Figure 2. Tau-seeding activity of skin samples from patients with tauopathies using 3RCF-based RT-QuIC assay.

(A) Kinetic curves displaying the mean and SD of tau-SA over time of skin samples from CBD (n = 5), AD (n = 46), PSP (n = 33), PiD (n = 6) and NC (n = 43). (B) Scatter plot illustrating the distribution of tau-SA across different tauopathies. (C) Lag phase, same as above, as the initial delay before the ThT fluorescence curves begin to rise. (D) The end-point dilution analysis of quantitative tau-SA of skin samples from tauopathies.
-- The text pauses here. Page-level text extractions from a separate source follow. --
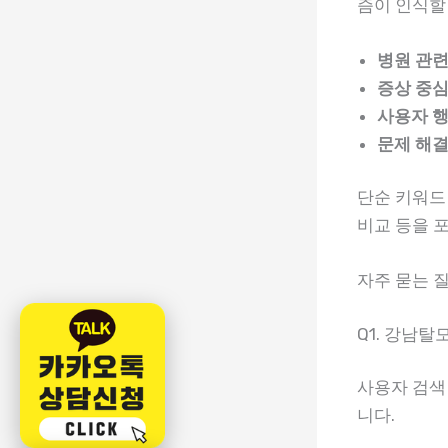
즘이 인식할
병원 관련
증상 중심
사용자 행
문제 해결
단순 키워드 
비교 등을 
자주 묻는 질
Q1. 강남
사용자 검색
니다.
The half of maximal SA (SD50) determined by Spearman-Kärber analyses is shown as log SD50/mg skin tissue. (E) ROC curve analysis comparing AD patients and control subjects, with an AUC of 0.77. (F) ROC curve analysis comparing total tauopathies and control subjects, with an AUC of 0.72. *: p < 0.05; **: p < 0.01; ***: p < 0.001; ****: p < 0.0001.

Figure 3. Tau-seeding activity of skin samples from AD and other tauopathies with different Braak stages.

Scatter plot of tau-SA as a function of Braak stages through RT-QuIC assays with the substrate 4RCF (A) or 3RCF (B). ns: p > 0.05; ** p < 0.01; *** p< 0.001; ****p< 0.0001.

Figure 4. Tau-SAA of skin samples from participants with AD, synucleinopathies, and NC using 4RCF-based RT-QuIC assay.

Scatter plot illustrating the distribution of tau-SA at the endpoint fluorescence readings across skin samples from 21 cases with AD, different synucleinopathies including 6 cases with DLB, 6 with MSA and 10 with PD as well as 17 NCs. *: p < 0.05, **: p < 0.001; ****: p < 0.0001.

Figure 5. Examination of tau-SA in biopsied skin samples from patients with AD and PSP using 3RCF- or 4RCF-based RT-QuIC assay.

The scatter plot displays the endpoint ThT fluorescence intensity for AD (n = 16), PSP (n = 8), and normal control samples (n = 10). **: p < 0.01; ***: p < 0.001.

Figure 6. Characterization of RT-QuIC end products of skin tau from tauopathies using Filter-Trap Assay (FTA) probed with anti-3R (RD3) and anti-4R (RD4) tau antibodies.

Scatter plots of ThT fluorescence values skin-tau RT-QuIC end products of selected samples from PSP (n = 4), AD (n = 4), CBD (n = 4), PiD (n = 4) and NC (n = 4), with (A) 4RCF and (B) 3RCF substrates. FTA assays of 3RCF-/4RCF-based RT-QuIC end products of skin samples from different tauopathies including PSP, AD, CBD, PiD and normal controls (4 cases for each group) probed with RD4 (C) or RD3 (D) antibodies. Densitometric quantification of density of FTA-dot blotting with 4RCF- (E) and 3RCF (F) -based RT-QuIC end products from panels (C) and (D). Correlation analysis between FTA-trapped protein dot intensity and skin tau-SA of 4RCF- (G)/3RCF(H) -based RT-QuIC end products.

Figure 7. Transmission electron microscopy of SAA end products of skin misfolded tau from AD, other tauopathies and normal controls.

Panels (A) through (E) show the representative images of tau 4RCF-based RT-QuIC with normal controls (NC, A), AD (B), PSP (C), CBD (D) and PiD (E). Panels (F) through (J) exhibit the representative images of tau 3RCF-based RT-QuIC with normal controls (NC, F), AD (G), PSP (H), CBD (I) and PiD (J). Scale bars: 200 nm.

Figure 8. PK-resistance of the end products of 4RCF-/3RCF-based tau RT-QuIC assay of skin samples from AD and controls.

Western blotting of PK titration of 4RCF- (A) and 3RCF (B) -based RT-QuIC end product of skin samples from AD and non-AD controls. Probed with RD3 and RD4 antibodies against 3R or 4R tau isoforms, respectively. Quantitative analysis of intensity of PK-resistant tau fragments by densitometry at different molecular weights for 4R (C, D) and 3R (E, F) substrates-based RT-QuIC end products.